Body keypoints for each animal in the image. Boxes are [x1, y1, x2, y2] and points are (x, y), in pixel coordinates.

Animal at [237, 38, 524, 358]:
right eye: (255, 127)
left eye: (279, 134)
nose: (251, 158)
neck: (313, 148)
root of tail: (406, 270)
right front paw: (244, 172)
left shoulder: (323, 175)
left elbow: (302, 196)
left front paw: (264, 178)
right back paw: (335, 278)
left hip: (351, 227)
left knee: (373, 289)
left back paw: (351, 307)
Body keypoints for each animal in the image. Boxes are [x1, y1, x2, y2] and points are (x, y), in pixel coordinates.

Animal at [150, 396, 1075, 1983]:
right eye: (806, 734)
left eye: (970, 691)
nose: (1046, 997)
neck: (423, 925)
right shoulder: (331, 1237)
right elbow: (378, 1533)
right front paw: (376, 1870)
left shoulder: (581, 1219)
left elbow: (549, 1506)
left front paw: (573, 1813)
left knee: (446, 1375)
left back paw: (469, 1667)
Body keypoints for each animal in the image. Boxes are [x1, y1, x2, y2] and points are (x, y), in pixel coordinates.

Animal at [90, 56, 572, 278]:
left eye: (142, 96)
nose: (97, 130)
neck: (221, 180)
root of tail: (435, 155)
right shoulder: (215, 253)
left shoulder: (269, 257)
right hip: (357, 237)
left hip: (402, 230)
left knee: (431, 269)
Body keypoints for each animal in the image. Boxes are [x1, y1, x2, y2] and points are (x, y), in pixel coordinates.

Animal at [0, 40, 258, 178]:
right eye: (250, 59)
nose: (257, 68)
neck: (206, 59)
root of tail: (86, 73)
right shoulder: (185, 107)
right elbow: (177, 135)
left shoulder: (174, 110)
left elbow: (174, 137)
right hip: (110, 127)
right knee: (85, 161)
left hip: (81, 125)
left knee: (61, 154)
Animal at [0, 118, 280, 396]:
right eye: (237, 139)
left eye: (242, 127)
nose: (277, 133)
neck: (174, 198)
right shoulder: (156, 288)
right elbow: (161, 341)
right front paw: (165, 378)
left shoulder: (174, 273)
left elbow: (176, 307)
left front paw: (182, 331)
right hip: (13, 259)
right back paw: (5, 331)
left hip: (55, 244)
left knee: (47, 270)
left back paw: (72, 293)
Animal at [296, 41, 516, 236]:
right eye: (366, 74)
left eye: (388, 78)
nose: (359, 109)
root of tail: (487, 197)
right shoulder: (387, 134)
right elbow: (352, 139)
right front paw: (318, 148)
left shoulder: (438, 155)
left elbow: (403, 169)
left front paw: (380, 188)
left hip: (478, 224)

_____

Restate the data verbatim through the "left hip: (351, 227)" line.

Body keypoints for each animal in the image. Boxes are [x1, y1, x2, y2] and points are (x, y), in pixel coordinates.

Animal at [237, 38, 524, 358]:
right eye: (255, 127)
left eye: (279, 134)
nose: (251, 158)
neck: (313, 148)
root of tail: (406, 270)
right front paw: (244, 172)
left shoulder: (323, 175)
left elbow: (302, 196)
left front paw: (264, 178)
right back paw: (335, 278)
left hip: (351, 227)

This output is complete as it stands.